**TASK DESCRIPTION:** Look through the entries and count each line that includes the string "public". Reply with the number alone.

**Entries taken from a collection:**

Segment Open

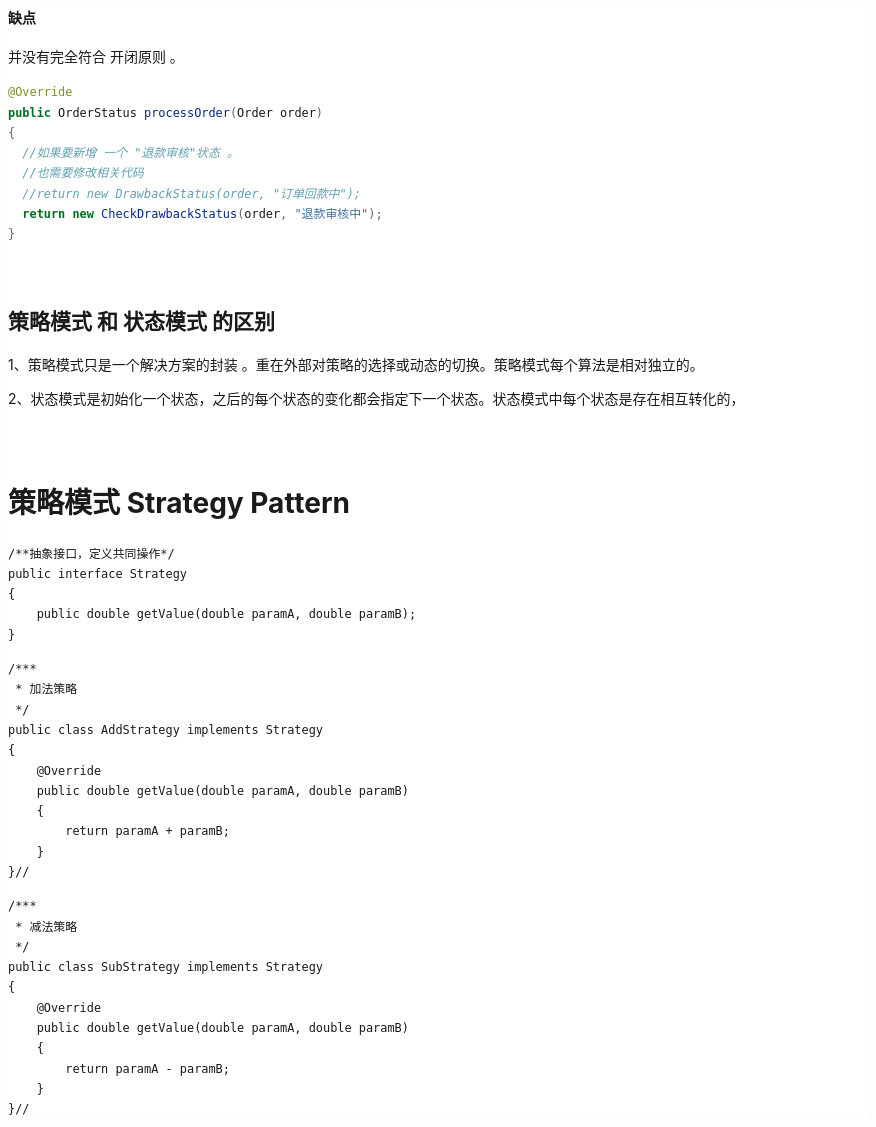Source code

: #### 缺点
并没有完全符合 开闭原则 。

```java
@Override
public OrderStatus processOrder(Order order)
{
  //如果要新增 一个 "退款审核"状态 。
  //也需要修改相关代码
  //return new DrawbackStatus(order, "订单回款中");
  return new CheckDrawbackStatus(order, "退款审核中");
}
```

&nbsp;&nbsp;
&nbsp;&nbsp;

## 策略模式 和 状态模式 的区别

1、策略模式只是一个解决方案的封装 。重在外部对策略的选择或动态的切换。策略模式每个算法是相对独立的。<br>

2、状态模式是初始化一个状态，之后的每个状态的变化都会指定下一个状态。状态模式中每个状态是存在相互转化的，


<br>

#  策略模式  Strategy Pattern
```
/**抽象接口，定义共同操作*/
public interface Strategy
{
	public double getValue(double paramA, double paramB);
}
```

```
/***
 * 加法策略
 */
public class AddStrategy implements Strategy
{
	@Override
	public double getValue(double paramA, double paramB)
	{
		return paramA + paramB;
	}
}//
```

```
/***
 * 减法策略
 */
public class SubStrategy implements Strategy
{
	@Override
	public double getValue(double paramA, double paramB)
	{
		return paramA - paramB;
	}
}//
```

Segment Closed

**EXERCISE OUTPUT:** 7